SUBJECT :Agriculture 
Set to repeat 2007 success story of cotton cultivation

At the time of price is waning, yield declining and input costs increased, including high labour cost, all these factors are discouraging the farmers from cotton cultivation, the mainstay of the agriculture in this area, Indian Cotton Association Ltd  (ICAL) has adopted 150 farmers in three villages of Bathinda to make the farmers undertake better management practices.

 These practices are aimed at making significant reduction in input costs with reduced fertiliser application, proper pest identification, using appropriate pesticides and increasing productive use of water, thus increasing cotton yield and profitability.

 For the last two seasons, the sharp decline in cotton prices is the main reason for the decreasing area under this crop in Punjab. In the year 2013-14, the total area under cotton in Punjab was 5.05 lakh hectare which decreased to 4.5 lakh hectare in 2014-15 season.
Besides falling prices, the declining per hectare yield is another disadvantage to the cotton growers. If the per hectare yield in 2013-14 was 707 kg, it was 529 kg per hectare last year in Punjab.
To give a boost to the cotton cultivation, the ICAL in May this year had adopted Sher Garh, Gehri Bhagi and Gurusar Sainewala villages of Bathinda to promote cotton cultivation by using some innovative scientific techniques to cut input costs and increase cotton yield.
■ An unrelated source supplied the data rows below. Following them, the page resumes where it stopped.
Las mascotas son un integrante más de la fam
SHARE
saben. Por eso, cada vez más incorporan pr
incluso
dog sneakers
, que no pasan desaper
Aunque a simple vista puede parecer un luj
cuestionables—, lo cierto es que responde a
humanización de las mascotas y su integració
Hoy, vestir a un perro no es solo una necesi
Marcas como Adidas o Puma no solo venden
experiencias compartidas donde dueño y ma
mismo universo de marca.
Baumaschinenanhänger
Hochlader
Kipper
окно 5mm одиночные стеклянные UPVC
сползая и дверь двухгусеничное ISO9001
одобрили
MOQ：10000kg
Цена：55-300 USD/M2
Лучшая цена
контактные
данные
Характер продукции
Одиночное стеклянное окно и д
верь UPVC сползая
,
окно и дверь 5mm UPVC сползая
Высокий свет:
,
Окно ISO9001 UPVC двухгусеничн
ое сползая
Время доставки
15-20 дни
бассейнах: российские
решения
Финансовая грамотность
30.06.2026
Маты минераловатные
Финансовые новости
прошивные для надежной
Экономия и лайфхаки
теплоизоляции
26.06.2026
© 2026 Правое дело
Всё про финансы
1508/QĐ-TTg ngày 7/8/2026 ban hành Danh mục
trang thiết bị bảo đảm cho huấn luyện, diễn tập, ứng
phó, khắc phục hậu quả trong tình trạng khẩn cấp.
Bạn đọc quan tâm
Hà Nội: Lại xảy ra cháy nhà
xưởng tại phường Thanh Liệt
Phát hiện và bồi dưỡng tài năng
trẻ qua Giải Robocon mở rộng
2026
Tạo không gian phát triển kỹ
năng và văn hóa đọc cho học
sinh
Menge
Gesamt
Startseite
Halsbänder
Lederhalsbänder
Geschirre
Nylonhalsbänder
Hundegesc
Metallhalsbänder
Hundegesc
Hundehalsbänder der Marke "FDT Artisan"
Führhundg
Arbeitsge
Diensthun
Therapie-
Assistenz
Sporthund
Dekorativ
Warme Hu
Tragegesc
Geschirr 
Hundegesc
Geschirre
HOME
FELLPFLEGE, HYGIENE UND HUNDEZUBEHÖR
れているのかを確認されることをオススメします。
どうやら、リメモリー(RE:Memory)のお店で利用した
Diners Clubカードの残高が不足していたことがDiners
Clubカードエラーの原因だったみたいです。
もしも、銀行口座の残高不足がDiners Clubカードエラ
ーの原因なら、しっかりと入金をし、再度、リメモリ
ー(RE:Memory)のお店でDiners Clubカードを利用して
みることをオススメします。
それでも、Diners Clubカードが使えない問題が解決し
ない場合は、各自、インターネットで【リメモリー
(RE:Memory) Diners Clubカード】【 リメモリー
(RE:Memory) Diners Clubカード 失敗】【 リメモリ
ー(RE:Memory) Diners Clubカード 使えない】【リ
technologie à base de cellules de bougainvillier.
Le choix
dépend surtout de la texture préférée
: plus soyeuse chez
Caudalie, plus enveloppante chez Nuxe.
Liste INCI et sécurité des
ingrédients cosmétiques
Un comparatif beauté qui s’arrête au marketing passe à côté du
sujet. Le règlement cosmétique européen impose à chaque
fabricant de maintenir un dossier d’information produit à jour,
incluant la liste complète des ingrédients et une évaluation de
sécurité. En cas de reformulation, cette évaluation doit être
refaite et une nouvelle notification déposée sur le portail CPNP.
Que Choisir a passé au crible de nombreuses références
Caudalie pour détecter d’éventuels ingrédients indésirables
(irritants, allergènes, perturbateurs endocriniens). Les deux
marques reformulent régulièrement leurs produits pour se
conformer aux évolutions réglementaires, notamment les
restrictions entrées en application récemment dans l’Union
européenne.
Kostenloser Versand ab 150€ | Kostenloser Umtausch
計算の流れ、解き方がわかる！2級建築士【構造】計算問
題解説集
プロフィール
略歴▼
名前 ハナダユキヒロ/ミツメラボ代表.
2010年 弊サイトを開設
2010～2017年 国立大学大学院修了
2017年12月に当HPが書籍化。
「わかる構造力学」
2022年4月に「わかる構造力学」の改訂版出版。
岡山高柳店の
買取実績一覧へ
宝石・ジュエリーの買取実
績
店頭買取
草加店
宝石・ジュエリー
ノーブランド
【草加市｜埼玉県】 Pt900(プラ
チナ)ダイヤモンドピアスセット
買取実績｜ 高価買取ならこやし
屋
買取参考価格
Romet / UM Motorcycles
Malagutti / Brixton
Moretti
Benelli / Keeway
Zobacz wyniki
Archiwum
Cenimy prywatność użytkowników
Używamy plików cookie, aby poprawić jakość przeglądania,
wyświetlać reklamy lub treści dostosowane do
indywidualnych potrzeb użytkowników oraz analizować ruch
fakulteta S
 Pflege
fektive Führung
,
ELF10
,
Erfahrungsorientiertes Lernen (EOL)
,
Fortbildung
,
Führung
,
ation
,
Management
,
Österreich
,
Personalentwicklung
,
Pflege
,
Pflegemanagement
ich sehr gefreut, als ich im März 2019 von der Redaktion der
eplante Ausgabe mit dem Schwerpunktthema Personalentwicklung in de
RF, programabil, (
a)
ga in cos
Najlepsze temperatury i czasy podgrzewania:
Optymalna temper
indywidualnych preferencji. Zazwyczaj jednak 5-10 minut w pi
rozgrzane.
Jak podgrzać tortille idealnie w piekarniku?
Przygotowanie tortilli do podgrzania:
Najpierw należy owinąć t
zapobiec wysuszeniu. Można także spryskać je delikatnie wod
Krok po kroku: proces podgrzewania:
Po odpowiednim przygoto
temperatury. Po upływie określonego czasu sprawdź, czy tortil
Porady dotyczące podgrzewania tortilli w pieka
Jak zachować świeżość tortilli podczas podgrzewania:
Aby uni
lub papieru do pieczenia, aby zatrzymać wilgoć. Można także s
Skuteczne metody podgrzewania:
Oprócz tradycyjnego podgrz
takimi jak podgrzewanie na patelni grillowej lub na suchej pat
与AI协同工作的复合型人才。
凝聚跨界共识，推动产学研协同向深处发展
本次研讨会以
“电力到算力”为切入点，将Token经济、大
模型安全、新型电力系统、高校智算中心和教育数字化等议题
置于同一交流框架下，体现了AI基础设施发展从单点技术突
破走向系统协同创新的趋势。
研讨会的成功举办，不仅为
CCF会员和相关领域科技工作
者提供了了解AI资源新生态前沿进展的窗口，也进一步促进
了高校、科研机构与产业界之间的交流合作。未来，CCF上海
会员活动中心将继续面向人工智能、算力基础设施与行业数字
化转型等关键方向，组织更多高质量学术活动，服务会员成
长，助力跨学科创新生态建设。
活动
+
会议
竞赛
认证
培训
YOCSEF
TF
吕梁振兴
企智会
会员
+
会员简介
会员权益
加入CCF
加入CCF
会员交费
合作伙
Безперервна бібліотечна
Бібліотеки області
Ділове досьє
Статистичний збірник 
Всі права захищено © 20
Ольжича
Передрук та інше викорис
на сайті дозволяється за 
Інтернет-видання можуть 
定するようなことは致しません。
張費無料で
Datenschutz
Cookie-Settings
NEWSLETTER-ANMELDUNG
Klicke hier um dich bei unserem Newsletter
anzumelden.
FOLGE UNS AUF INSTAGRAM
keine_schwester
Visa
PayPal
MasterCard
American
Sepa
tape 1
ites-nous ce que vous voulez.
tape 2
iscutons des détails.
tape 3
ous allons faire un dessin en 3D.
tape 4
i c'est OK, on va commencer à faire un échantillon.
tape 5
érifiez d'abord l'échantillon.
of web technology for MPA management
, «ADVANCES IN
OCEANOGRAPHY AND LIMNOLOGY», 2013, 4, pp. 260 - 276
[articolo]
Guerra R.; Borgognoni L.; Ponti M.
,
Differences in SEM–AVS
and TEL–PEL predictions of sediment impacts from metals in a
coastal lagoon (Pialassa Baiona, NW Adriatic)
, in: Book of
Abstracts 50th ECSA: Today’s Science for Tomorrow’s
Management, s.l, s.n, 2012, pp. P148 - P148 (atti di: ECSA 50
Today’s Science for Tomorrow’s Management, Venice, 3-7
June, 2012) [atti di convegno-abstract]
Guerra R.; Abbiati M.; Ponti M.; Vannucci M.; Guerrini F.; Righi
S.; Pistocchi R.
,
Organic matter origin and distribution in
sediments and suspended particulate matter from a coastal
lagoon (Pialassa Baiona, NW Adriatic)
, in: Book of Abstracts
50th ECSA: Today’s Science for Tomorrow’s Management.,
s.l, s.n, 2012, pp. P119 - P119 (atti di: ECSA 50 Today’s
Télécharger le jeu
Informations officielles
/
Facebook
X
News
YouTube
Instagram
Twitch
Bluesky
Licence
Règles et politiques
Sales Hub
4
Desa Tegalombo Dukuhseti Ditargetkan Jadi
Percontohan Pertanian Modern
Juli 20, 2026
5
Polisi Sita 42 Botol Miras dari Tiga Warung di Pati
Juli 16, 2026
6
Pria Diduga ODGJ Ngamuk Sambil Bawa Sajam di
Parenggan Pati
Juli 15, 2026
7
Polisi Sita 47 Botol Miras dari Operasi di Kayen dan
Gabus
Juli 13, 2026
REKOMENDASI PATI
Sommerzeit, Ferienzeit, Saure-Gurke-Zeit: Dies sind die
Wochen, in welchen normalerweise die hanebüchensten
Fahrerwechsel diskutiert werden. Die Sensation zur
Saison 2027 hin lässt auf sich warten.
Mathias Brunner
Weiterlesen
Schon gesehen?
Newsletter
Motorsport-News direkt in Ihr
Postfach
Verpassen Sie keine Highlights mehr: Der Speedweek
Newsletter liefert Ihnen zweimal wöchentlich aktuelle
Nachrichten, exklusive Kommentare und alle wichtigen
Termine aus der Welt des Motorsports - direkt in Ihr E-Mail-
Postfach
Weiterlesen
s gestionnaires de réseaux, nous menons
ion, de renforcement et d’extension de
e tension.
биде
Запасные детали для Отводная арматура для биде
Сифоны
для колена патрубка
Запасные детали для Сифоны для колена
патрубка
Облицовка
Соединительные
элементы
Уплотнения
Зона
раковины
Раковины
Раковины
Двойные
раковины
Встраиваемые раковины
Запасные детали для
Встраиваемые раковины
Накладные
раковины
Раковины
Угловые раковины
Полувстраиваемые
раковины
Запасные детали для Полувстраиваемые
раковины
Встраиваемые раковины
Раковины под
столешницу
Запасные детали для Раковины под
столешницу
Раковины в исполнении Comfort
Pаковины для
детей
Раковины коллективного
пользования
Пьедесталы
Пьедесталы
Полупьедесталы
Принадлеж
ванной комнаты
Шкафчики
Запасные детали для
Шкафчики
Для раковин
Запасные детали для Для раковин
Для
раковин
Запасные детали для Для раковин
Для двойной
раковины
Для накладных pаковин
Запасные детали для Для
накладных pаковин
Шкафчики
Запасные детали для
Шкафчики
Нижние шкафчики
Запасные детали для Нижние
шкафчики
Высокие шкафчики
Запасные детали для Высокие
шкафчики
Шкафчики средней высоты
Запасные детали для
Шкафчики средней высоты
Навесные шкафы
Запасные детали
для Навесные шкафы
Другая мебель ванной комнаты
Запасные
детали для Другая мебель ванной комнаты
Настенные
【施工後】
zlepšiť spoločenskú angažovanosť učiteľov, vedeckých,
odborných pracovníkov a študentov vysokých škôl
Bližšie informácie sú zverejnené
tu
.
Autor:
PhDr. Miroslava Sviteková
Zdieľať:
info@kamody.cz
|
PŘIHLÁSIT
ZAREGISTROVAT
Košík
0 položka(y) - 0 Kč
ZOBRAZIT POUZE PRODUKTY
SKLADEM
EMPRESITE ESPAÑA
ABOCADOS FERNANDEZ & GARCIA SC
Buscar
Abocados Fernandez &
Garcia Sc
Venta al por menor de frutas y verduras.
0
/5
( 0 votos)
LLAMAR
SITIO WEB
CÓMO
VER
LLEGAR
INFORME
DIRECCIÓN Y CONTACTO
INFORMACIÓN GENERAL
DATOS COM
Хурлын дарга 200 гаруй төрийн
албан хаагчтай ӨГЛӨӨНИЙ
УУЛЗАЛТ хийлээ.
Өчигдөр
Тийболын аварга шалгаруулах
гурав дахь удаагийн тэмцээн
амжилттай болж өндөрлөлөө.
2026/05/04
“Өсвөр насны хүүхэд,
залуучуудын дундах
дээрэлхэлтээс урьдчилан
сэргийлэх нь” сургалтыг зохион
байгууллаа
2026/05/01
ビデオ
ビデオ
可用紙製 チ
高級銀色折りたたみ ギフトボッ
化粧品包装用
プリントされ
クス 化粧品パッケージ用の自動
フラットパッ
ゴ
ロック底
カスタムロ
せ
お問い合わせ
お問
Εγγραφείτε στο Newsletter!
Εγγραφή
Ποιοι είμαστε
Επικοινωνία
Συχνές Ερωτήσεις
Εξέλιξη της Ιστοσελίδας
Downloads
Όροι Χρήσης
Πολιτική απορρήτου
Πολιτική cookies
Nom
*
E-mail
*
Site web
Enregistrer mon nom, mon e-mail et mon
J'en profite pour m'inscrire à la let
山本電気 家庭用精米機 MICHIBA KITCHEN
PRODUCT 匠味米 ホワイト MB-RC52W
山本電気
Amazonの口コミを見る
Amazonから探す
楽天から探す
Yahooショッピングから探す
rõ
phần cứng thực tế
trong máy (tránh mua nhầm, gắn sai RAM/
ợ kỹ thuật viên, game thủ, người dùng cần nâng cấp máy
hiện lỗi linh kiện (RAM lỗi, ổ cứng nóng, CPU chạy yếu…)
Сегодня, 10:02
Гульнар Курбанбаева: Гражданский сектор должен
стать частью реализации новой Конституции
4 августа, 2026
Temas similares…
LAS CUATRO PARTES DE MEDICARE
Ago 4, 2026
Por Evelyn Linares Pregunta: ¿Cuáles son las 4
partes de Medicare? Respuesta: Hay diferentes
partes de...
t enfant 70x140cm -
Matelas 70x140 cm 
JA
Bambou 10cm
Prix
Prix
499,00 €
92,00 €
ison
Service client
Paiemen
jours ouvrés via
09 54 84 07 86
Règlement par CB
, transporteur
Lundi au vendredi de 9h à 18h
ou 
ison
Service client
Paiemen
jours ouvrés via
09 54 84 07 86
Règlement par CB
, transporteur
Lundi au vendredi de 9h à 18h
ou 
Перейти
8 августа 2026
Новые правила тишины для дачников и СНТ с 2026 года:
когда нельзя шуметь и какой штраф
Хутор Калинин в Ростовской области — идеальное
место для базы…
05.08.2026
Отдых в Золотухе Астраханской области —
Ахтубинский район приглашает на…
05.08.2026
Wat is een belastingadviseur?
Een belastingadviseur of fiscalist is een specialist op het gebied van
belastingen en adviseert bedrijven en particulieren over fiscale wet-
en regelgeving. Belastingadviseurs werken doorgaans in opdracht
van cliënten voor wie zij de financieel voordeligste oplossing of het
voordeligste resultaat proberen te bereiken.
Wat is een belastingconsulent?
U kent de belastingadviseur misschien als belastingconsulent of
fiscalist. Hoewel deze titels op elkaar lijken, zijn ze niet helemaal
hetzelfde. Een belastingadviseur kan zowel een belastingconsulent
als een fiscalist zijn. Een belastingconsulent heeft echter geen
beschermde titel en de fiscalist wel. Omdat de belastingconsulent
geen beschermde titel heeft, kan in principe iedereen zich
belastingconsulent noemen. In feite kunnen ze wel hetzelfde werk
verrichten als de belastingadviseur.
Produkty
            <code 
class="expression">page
So that the improved yield and low input costs in these three villages promote other cotton growers to make “intelligent cotton agriculture”, we have started “Sankalpa”, meaning determination to perform, a project in collaboration with Monsanto, a private company so that using proper and timely techniques, the farmers earn better profit, said Mahesh Shardha, president of the ICAL.

 “We have a group of scouts who are regularly visiting these 150 farmers to provide them know-how inputs for better management of crop. We have already organised an awareness camp for these farmers and the other camp is scheduled to be held next week,” said Jitender Singh, secretary ICAL.  A former director at Punjab Agriculture University’s regional centre in Bathinda is also rendering his services to these farmers for making better management practiced developed, said Jitendera Singh.

About 10 years ago, when he cotton farmers of the area were on the verge of collapse with sliding yield, a similar attempt in a cluster of 50 villages of Bathinda, Dabwali, Abohar, Malout and Badal area had written a success story, making  a record in cotton production in India in 2007.

Under a Village Cluster Adoption Programme (VCAP), these 50 villages were adopted by a consortium of textile mills and four nationalised banks for imparting technical know-how and training to the farmers for better cropping management. This consortium was led by Vardhman Group includes Nahar, Trident, Aarti, Winsom, JCT, Gounterman groups.

 The VCAP was started in 2003, with the adoption of Nava Pind, a village of Bathinda, making an experiment to check the decreasing cotton yieldin this region. The experiment showed wonderful results and the perhectare yield of Nava Pind doubled to 800 kgs lint/hectare and this village joined the “Elite Cotton Club” of the world.

Then the number of villages under the VCAP kept increasing very year from 10 in 2004, to 25 in 2005 and 50 in 2006.